[O que se pede]:
1: No trecho, quem emitiu o parecer da Procuradoria-Geral de Justiça?
2: Extraia do trecho, sem nenhuma alteração, a passagem que vai de "Contrarrazões apresentadas pelo" até "350 - 358).".

***** Trecho *****

Requer, assim, seja dado provimento ao recurso para julgar totalmente improcedente a ação de reintegração de posse ou, subsidiariamente, seja aumentado o quantum indenizatório pelas benfeitorias, considerando seu valor de mercado (fls. 308 - 324).

Contrarrazões apresentadas pelo réu às fls. 297 - 307 e pelo autor às fls. 325 - 336.

A douta Procuradoria-Geral de Justiça, em parecer exarado pela Exma. Sra. Dra. Monika Pabst, manifestou-se no sentido de que: "(i) Seja o pedido de habilitação de Angela Dulovino indeferido liminarmente; (ii) Seja o recurso de apelação do Município de Joinville conhecido e parcialmente provido, afastando o direito à indenização de benfeitorias, mas mantendo o dever de restituição dos valores indevidamente pagos a título de IPTU e taxa de coleta de lixo urbano; (iii) Seja o recurso adesivo do réu desprovido em seu pedido principal, restando prejudicada a análise do pedido subsidiário de majoração da indenização pelas benfeitorias" (fls. 350 - 358).

Este é o relatório.


VOTO

Inicialmente, ressalta-se que os recursos serão analisados de forma conjunta, pois insurgem-se contra pontos em comum sobre o mérito da demanda.

Parte-se do ponto que incontroversa a propriedade do imóvel pelo Município de Joinville, conforme se extrai do laudo pericial:

Após a realização dos trabalhos podemos afirmar que o Sr. Nivaldo Nunes encontra-se sobre a área que consta na transcrição n. 43.006 do 1º Registro de Imóveis de Joinville de propriedade do Município de Joinville (fl. 245).

Nesse contexto, quanto à reintegração de posse, cediço que os imóveis públicos são insuscetíveis de usucapião (art. 183, § 3º, da CF e art. 102 do CC). "Desse modo, mesmo que o interessado tenha a posse de bem público pelo tempo necessário à aquisição do bem por usucapião, tal como estabelecido no direito privado, não nascerá para ele o direito de propriedade, porque a posse não terá idoneidade de converter-se em domínio pela impossibilidade jurídica do usucapião." (José dos Santos Carvalho Filho. Manual de Direito Administrativo, RJ: Lúmen Juris, 2008, p. 1011).

Diga-se também, desde logo, que o fato de o Município nunca ter reivindicado o imóvel, nem se oposto à posse da parte autora, não possibilita a declaração de propriedade com base na prescrição aquisitiva. Os bens públicos são imprescritíveis enquanto preservarem essa condição.

***** Informações fornecidas *****

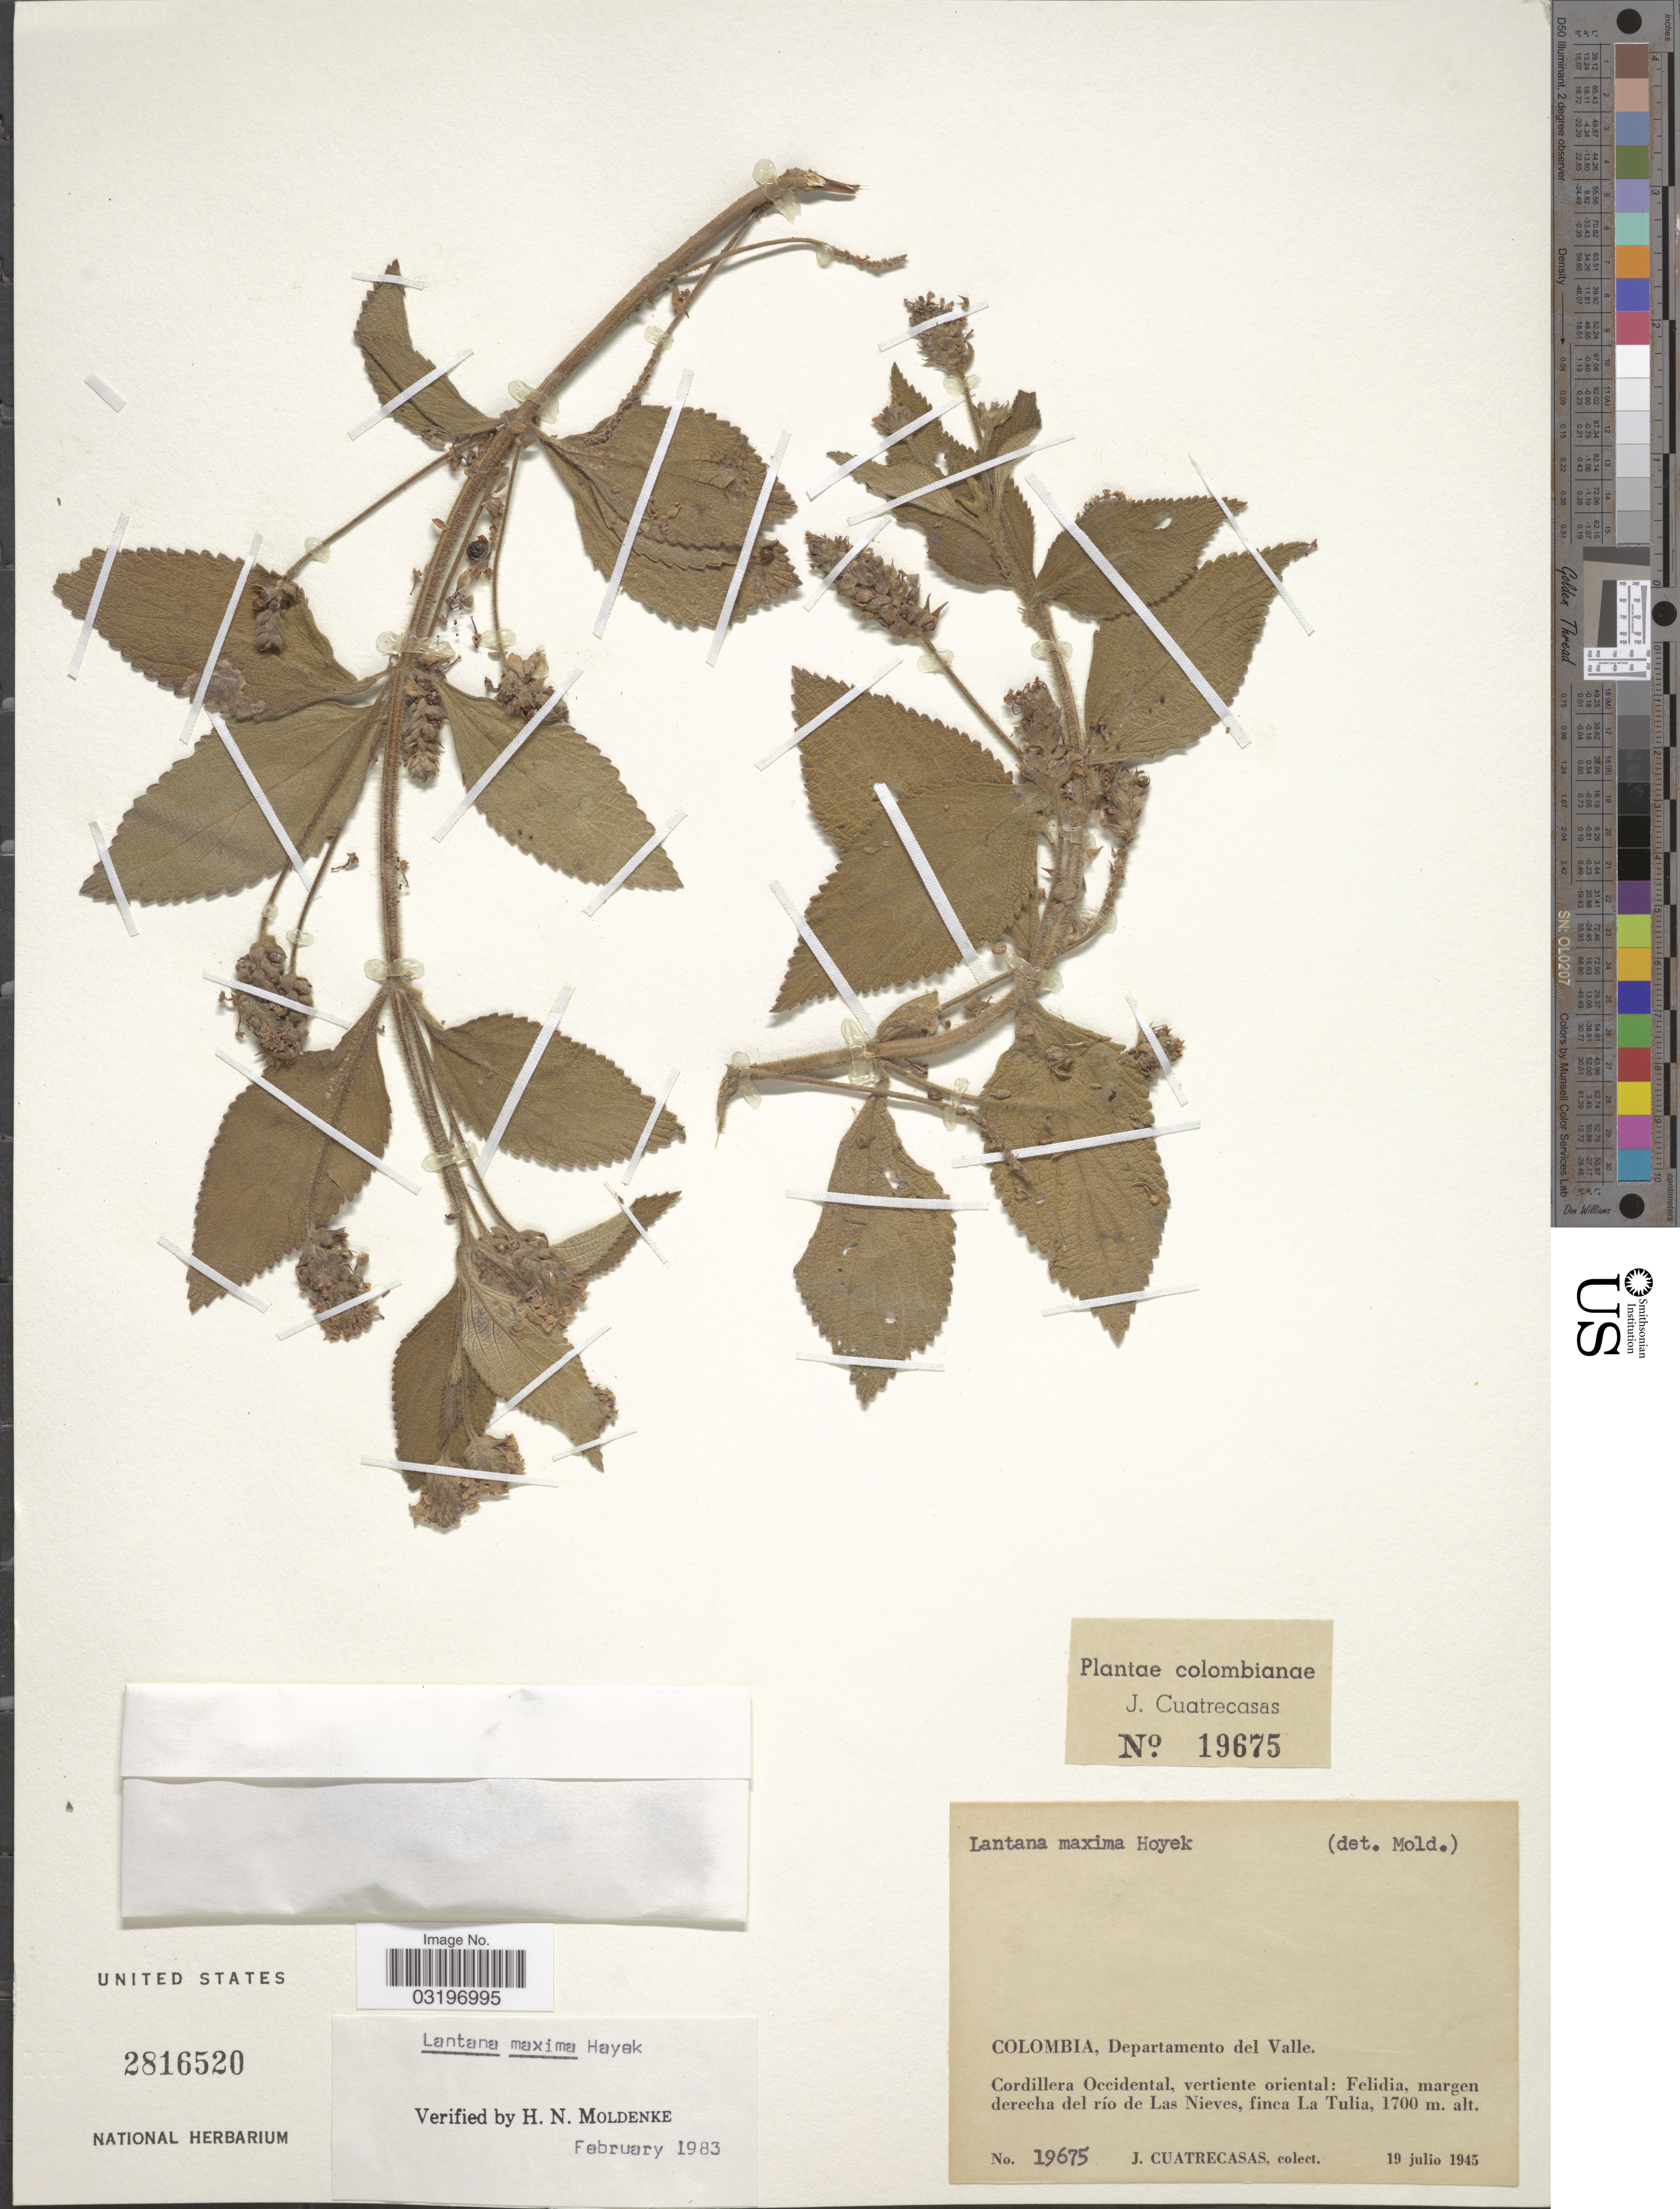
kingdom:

*****
***** Informações fornecidas *****

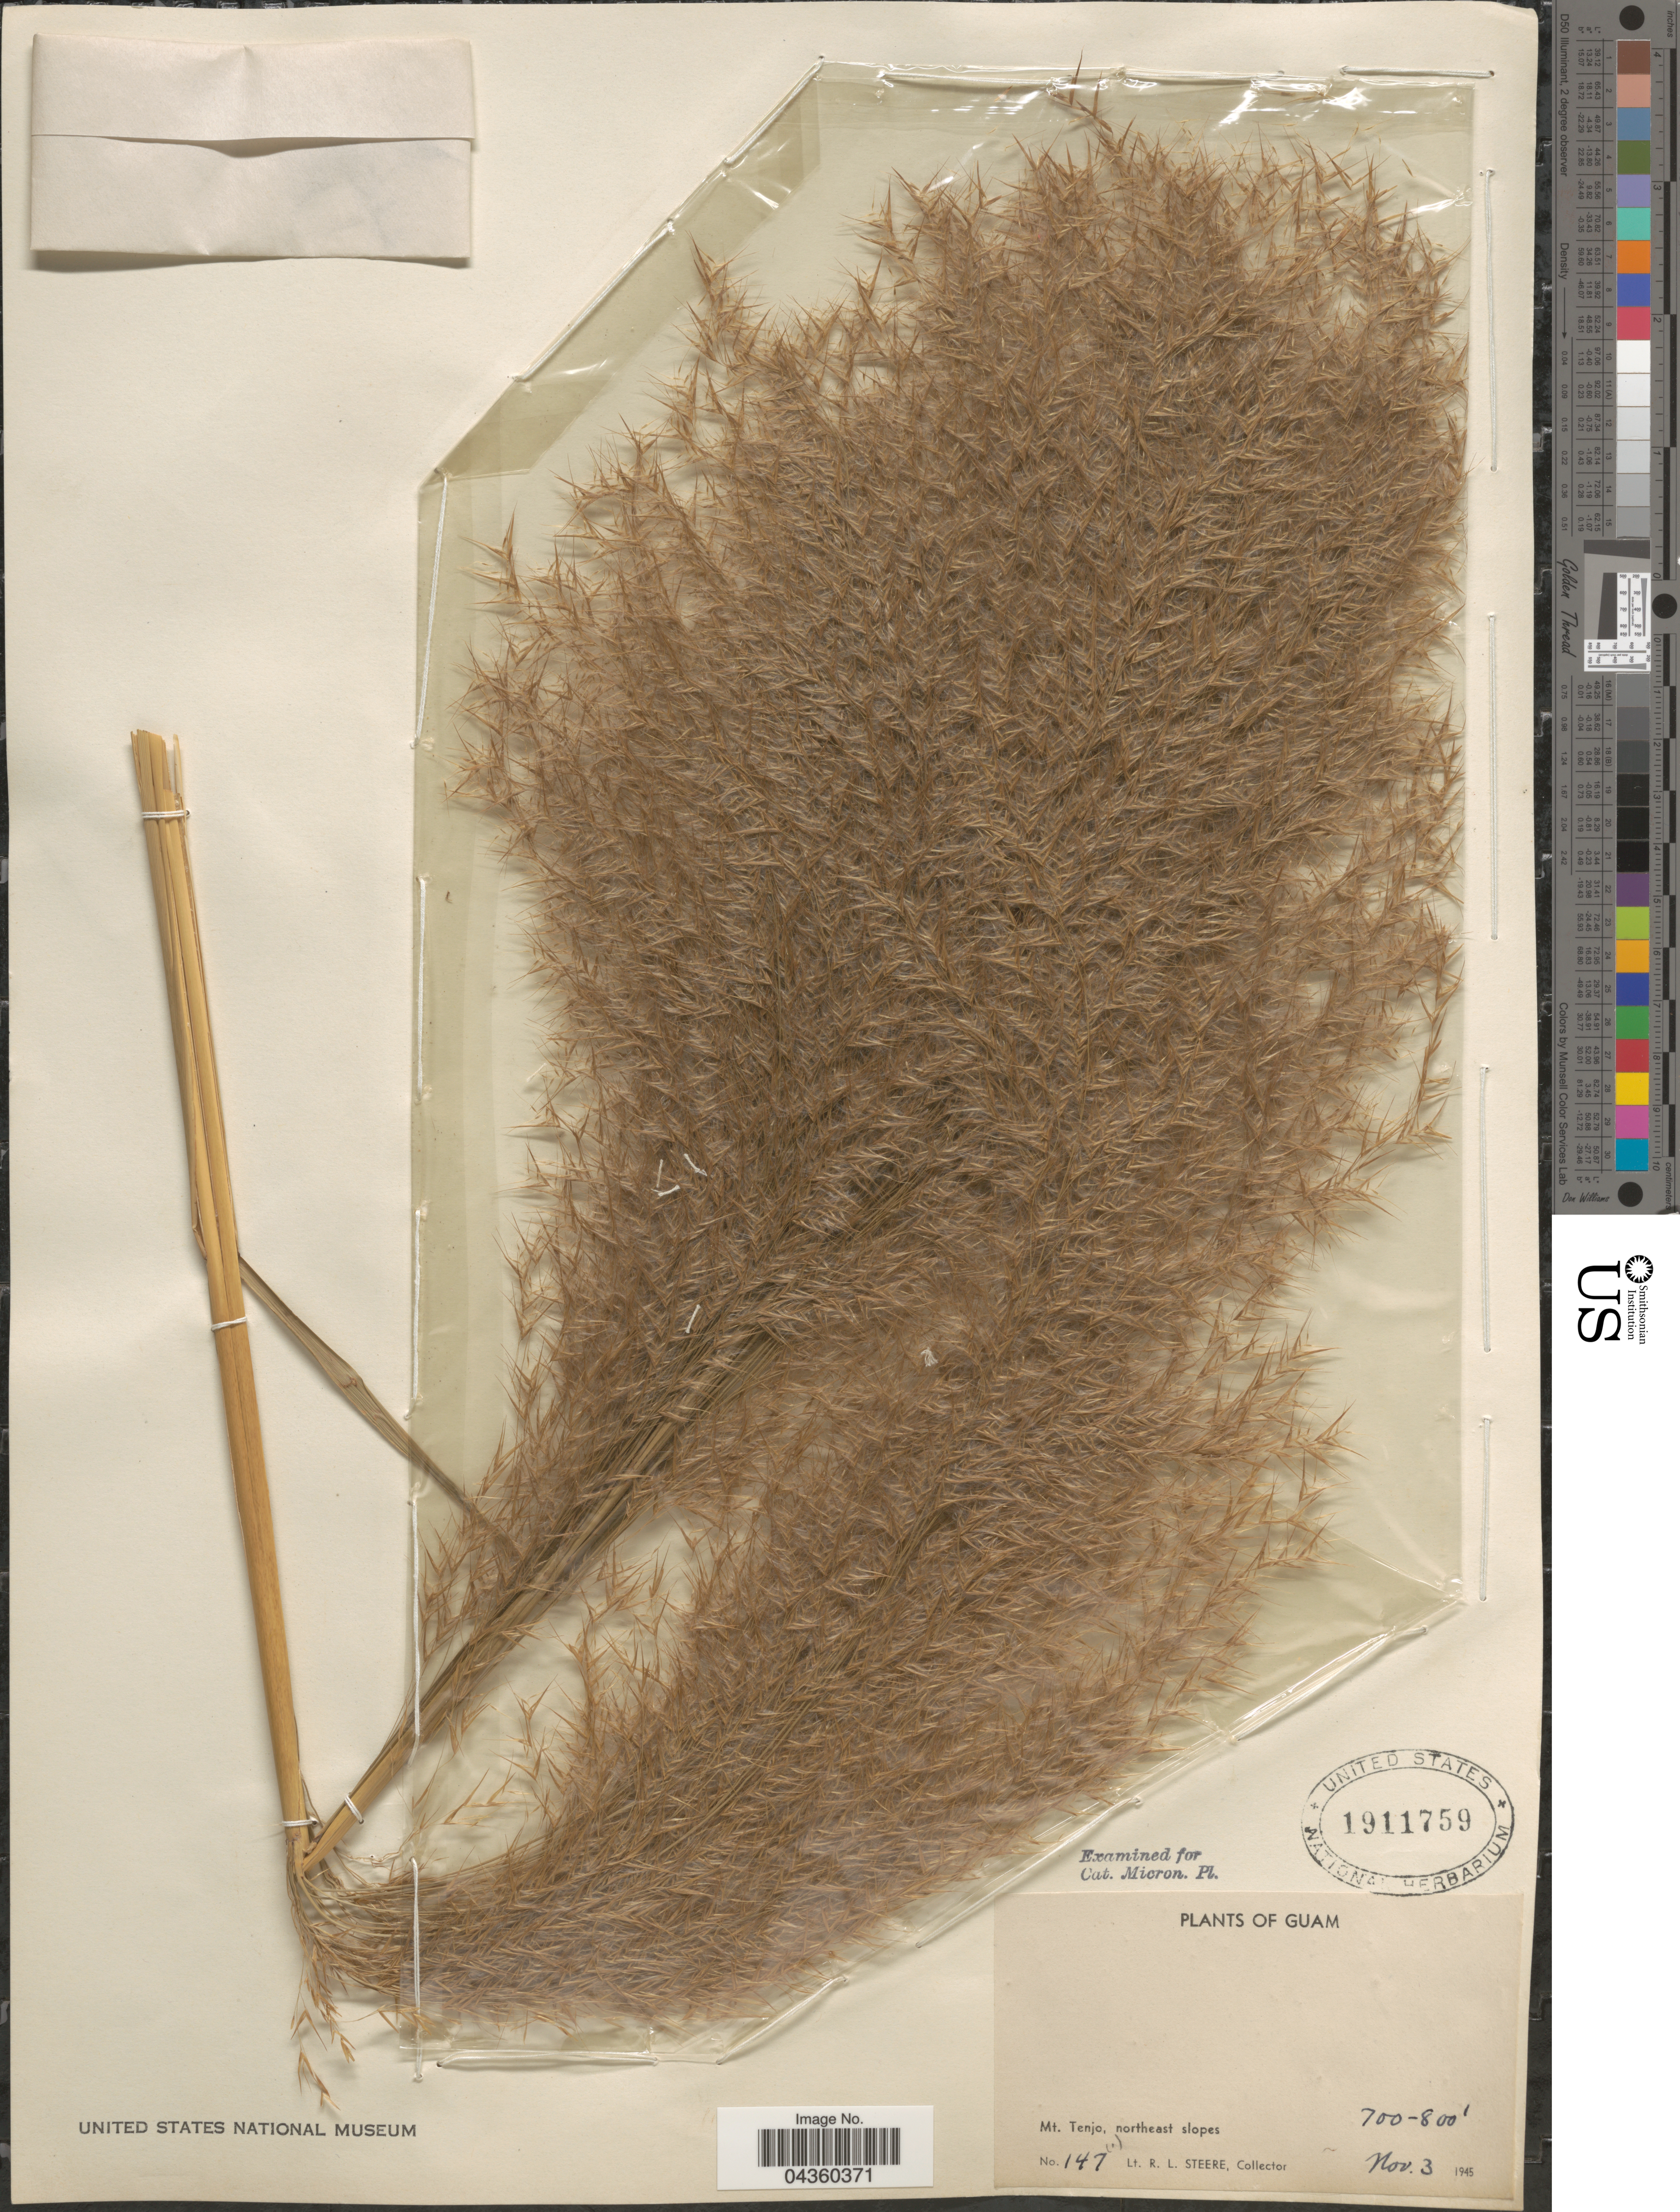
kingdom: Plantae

*****

[Resultados finais]:
1: A Exma. Sra. Dra. Monika Pabst.

2:
Contrarrazões apresentadas pelo réu às fls. 297 - 307 e pelo autor às fls. 325 - 336.

A douta Procuradoria-Geral de Justiça, em parecer exarado pela Exma. Sra. Dra. Monika Pabst, manifestou-se no sentido de que: "(i) Seja o pedido de habilitação de Angela Dulovino indeferido liminarmente; (ii) Seja o recurso de apelação do Município de Joinville conhecido e parcialmente provido, afastando o direito à indenização de benfeitorias, mas mantendo o dever de restituição dos valores indevidamente pagos a título de IPTU e taxa de coleta de lixo urbano; (iii) Seja o recurso adesivo do réu desprovido em seu pedido principal, restando prejudicada a análise do pedido subsidiário de majoração da indenização pelas benfeitorias" (fls. 350 - 358).